Thank you for the awesomeness that is the script. If I might ask a question: why is the user agent Windows 10 if this is a bash script? I’m genuinely curious and I don’t know why.I imagine this might be WSL. You did mention it was an old script so maybe it had something to do with that?
I can confirm that the script still works, but sadly the site owner of Vim has removed the file from the server. The script sees a file link but will download nothing. When testing the script with just NES, it will see a game, but will throw an error of “remote files name has no length”, so going forward you could test via a vpn and see if they adjusted their files to be available via a country that doesn’t care, or they just haven’t gotten around to cleaning up their file directory list post removal.

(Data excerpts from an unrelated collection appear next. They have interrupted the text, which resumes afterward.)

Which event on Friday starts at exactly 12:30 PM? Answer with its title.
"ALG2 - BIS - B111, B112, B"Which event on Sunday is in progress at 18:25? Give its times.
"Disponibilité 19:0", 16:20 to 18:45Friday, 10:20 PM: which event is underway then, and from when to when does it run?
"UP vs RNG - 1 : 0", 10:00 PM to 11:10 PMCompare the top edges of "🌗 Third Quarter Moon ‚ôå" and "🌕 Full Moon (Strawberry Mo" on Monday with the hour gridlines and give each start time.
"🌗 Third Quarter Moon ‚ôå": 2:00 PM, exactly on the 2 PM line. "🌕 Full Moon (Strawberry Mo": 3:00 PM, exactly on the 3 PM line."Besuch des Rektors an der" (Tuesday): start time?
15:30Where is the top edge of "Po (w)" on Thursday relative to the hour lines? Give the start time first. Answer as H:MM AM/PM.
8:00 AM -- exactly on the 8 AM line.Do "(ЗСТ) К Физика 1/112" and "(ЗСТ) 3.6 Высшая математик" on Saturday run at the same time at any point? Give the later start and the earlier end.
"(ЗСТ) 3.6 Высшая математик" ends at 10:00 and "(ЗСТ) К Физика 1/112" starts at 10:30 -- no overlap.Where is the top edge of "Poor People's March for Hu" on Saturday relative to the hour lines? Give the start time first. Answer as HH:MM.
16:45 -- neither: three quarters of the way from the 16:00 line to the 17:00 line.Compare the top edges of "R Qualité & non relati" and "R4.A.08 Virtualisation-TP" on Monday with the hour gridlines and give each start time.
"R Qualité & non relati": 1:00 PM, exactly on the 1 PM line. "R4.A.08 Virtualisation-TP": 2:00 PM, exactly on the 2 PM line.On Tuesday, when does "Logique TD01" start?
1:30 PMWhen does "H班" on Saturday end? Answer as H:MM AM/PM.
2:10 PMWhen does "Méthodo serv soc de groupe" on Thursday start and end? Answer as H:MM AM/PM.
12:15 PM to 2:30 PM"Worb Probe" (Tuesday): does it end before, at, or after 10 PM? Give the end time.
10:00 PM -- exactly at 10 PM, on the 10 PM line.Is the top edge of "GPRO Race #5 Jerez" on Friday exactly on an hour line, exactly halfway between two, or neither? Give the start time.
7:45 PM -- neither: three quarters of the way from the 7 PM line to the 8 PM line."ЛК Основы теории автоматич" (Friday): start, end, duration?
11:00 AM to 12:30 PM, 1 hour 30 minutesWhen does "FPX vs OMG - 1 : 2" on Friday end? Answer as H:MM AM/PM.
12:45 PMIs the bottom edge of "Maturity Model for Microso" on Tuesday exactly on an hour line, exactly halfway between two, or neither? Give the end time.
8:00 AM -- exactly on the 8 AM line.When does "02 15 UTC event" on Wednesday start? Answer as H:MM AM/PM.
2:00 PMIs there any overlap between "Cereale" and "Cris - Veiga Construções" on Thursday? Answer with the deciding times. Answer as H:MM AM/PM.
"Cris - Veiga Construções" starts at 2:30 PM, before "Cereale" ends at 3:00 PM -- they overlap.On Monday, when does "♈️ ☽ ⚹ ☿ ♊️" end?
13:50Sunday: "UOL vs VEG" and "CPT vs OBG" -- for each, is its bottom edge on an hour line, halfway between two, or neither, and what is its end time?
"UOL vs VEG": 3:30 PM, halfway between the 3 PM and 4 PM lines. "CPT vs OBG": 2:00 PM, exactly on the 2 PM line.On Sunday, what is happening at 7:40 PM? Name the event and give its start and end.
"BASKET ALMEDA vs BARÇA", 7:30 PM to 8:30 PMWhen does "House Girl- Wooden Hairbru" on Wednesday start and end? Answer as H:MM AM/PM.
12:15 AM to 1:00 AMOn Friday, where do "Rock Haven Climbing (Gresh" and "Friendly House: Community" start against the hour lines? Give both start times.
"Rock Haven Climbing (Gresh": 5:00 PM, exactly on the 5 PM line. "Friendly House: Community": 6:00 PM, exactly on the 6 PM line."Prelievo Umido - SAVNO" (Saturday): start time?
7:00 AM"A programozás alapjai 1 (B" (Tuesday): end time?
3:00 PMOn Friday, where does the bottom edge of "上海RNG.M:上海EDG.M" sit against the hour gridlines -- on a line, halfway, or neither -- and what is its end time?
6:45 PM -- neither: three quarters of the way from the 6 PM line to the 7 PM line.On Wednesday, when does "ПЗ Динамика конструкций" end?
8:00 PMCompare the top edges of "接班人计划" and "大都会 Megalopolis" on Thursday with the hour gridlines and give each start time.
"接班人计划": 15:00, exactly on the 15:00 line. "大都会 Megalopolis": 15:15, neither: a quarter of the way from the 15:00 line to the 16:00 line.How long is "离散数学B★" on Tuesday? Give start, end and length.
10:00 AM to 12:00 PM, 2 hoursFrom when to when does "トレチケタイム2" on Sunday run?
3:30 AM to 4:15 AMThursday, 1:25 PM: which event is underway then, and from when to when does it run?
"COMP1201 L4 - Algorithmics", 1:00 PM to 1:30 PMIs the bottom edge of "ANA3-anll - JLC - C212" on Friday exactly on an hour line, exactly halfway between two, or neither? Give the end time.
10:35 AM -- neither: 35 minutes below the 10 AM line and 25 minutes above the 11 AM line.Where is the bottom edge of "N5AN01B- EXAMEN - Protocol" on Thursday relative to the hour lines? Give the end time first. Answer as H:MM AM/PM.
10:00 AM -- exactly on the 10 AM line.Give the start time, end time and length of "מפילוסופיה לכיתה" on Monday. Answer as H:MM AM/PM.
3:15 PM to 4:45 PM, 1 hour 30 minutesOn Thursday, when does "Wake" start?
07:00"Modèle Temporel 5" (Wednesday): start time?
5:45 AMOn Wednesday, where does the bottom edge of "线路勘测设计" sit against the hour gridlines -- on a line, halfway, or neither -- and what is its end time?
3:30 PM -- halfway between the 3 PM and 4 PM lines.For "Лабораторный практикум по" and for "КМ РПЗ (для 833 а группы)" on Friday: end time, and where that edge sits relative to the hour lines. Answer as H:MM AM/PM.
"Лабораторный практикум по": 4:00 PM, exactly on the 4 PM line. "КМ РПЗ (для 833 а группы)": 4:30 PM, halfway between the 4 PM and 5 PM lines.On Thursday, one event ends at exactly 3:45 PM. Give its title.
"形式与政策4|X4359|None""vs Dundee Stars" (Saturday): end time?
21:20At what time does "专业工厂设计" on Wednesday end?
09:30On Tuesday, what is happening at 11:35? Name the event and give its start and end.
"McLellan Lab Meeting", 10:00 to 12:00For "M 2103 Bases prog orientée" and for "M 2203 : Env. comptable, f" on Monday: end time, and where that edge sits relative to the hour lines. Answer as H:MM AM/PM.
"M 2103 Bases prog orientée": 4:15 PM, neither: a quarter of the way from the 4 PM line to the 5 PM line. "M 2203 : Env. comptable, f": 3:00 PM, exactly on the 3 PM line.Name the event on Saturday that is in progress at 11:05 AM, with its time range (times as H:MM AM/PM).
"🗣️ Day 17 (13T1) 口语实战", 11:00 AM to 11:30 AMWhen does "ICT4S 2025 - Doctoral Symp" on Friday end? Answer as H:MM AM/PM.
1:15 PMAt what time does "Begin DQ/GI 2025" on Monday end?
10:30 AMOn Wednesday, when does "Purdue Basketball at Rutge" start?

P.S. the script showed that 23 field failed to download so one can assume those files were the one Nintendo decided to have them remove.
Every section had missing downloads. But with some web inspection, I found some interesting obfuscation using what I think is JavaScript on the web pages that “used” to hold the download links, for the files that were requested to be removed. If we can figure out how to reverse the code to reveal the link again we could grab (assuming they are still on the server) the files manually.
Not surprised, I think a lot of sites tend to start removing things as they are posting about being made to do so. As I imagine that having them still up after posting about the removals would likely cause a surge in downloads. Not sure what kinds of things the sites might have to (or be compelled to if formally sued) provide to lawyers/courts. Would (at least to my non-understanding of processes) be that many more “infractions” to add to a “damages” total. Even if none of my assumptions are an issue. It is just like any other data issue. The worst time to try and get copies for a backup is after shit happens/fails. Though I imagine that at least for 8-bit and 16-bit games, there are plenty of copies on plenty of sites and torrents.
The “user-agent” part of the script is the same as a browser’s user agent. So it’s trying to emulate a common user so the site doesn’t know it’s a script, and there’s not a more common user than a Windows one, so it’s lying about it.